Hoje é Dia de Fogueira.
Para Antônio, o casamenteiro.
O pobre santo vive levando castigo por dar de ombros às promessas feitas por seus devotos.
Ela, por exemplo, queria casar. Daquele jeito para sempre, como nos contos de fada. Que mal havia nisso?
Sonhava com a festa, com a igreja enfeitada, com o padre falador. Com a troca de alianças, com o beijo que selaria o compromisso. Com a festa de recepção, com a lua de mel, enfim.
Queria fazer como as noivas das novelas e atrasar um tanto só para entrar na igreja sob a expectativa aumentada de todos os convidados.
Soaria a Marcha Nupcial, seus olhos transbordariam (a maquiagem ficaria um pouco borrada mas no salão teriam dito que os produtos eram à prova d’água) e caminharia – passos resolutos e nervosos – em direção ao príncipe encantado, como nos contos de fada.
O que viria depois estava mais para comercial de margarina. Muito amor, casa bonita com jardim, filhos nascendo enquanto os próximos já estavam a caminho, problemas resolvidos, café na cama, beijo na boca, sexo quente.
Olhares enternecidos, parquinho com as crianças, mãos dadas.
Mas esse tempo nunca que chegava.
Era tão difícil assim encontrar a cara metade, a tampa da panela, o cobertor de orelhas, alguém para chamar de seu, um parceiro que aceitasse dormir de conchinha?
Era. Ela sabia disso.
Já havia perdido a conta dos agrados feitos ao Santo.
Adivinhações e simpatias não sabia quais faltavam ser testadas.
Até a graduação delas já tinha sido alterada.
Começou com as mais singelas.

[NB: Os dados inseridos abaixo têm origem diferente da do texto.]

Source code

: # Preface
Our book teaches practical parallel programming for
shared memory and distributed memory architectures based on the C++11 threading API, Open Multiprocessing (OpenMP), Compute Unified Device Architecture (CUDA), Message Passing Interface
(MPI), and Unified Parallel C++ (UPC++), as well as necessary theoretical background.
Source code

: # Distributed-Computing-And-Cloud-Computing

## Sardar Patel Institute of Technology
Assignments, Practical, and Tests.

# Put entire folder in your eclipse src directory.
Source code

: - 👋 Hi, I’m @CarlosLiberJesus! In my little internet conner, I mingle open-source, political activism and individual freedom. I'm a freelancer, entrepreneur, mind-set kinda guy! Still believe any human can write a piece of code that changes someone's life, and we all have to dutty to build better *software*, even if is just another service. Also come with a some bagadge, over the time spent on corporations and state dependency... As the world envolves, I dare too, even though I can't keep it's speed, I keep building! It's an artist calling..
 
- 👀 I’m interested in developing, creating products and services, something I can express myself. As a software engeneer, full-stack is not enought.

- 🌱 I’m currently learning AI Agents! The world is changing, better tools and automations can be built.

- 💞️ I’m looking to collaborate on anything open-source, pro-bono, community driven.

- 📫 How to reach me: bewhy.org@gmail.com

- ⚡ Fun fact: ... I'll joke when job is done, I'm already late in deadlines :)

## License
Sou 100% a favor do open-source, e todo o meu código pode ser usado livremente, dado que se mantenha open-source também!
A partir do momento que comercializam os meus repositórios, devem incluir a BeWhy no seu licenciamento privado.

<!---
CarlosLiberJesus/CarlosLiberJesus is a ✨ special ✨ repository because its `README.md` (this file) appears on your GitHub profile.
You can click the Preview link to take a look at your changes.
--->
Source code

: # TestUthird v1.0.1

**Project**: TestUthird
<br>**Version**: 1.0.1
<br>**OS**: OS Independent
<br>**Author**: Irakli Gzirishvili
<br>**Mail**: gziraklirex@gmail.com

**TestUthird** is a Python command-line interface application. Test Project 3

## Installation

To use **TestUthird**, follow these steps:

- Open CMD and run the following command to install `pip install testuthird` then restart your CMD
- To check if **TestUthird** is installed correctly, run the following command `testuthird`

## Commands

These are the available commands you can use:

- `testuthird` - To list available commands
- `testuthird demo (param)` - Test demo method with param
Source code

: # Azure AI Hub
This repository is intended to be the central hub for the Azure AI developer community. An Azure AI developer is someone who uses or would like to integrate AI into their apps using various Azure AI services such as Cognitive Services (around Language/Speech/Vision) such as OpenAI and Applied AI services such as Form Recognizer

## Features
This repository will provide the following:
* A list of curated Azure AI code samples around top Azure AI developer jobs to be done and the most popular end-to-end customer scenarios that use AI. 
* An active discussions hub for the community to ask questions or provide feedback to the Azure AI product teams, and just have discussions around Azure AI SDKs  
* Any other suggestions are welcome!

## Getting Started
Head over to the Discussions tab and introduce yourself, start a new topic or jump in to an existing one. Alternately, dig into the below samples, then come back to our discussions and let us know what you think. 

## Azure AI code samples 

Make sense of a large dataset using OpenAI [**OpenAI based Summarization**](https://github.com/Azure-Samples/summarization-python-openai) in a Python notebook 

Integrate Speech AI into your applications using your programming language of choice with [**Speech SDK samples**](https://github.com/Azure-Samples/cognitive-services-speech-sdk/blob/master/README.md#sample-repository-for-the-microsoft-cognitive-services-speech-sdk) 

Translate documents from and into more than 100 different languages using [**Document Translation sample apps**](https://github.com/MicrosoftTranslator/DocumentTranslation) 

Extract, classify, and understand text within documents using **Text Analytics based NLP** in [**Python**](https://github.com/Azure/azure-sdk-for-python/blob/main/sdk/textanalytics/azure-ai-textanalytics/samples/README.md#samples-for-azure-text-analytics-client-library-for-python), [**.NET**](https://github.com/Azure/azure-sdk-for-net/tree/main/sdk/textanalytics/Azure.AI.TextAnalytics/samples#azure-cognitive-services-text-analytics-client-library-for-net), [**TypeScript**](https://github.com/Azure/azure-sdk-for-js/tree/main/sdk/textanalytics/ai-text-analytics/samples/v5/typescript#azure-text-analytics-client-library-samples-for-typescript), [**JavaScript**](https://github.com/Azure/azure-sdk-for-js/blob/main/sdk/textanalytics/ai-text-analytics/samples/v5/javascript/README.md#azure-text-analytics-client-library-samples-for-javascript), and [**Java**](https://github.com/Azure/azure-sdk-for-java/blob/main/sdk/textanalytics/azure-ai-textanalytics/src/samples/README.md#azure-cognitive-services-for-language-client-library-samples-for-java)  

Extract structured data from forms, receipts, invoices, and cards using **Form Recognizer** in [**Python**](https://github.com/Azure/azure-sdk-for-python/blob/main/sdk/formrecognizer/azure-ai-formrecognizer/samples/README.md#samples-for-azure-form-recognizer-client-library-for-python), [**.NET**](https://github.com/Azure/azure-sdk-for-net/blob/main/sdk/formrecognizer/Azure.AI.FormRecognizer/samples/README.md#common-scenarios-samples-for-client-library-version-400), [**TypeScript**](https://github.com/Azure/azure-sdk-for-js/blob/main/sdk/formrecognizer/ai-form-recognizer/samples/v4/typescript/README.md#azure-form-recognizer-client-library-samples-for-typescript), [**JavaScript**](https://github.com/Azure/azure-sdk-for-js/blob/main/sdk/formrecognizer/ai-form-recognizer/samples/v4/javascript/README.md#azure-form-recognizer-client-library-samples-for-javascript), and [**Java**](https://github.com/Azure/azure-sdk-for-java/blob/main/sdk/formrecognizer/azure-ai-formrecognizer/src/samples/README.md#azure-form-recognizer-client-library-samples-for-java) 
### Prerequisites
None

Se mandasse o marido, receberia flores e velas acesas.
O marido não vinha.
Foi crescendo a raiva e o desejo de vingança. Estava em luta com o santo.
Tiraria o Menino Jesus de seus braços. Devolução mediante a entrega de um amor certeiro.
O colocaria de cabeça para baixo. O penduraria em penhasco. Deixaria que dormisse embaixo de sua cama.
Santo ingrato. Mal-ouvido. Ajudar aquelas duas pobretonas lá, jogando pelo telhado o saquinho de moedas com as quais pagariam o dote e poderiam se casar, ele sabia.
Mas ajudar essa fiel tão antiga aqui, que há tantos anos se empenhava em agradá-lo, em renovar a fé, em caprichar nas orações, nada.
O jeito era confiar no correr do ano. Depois do 13 de junho o tempo passava devagar. Cada encontro poderia ser o desejado. Cada pessoa que conhecia tinha jeito de ser o amor reservado pelo destino.
Vivia de esperas.
De ilusão e crença. Euforia e cansaço.
Cansava essa devoção. Cansava essa credulidade. Cansava depender de um Santo que se mostrava tão pouco compreensivo e prestativo.
Exausta em mais um Dia dos Namorados que passava sozinha, uniu as mãos em prece, desceu o Santo da corda em que pendia, beijou sua testa de madeira, olhou para o alto e cantou.
Que seria de mim, meu Deus, sem a fé em Antônio?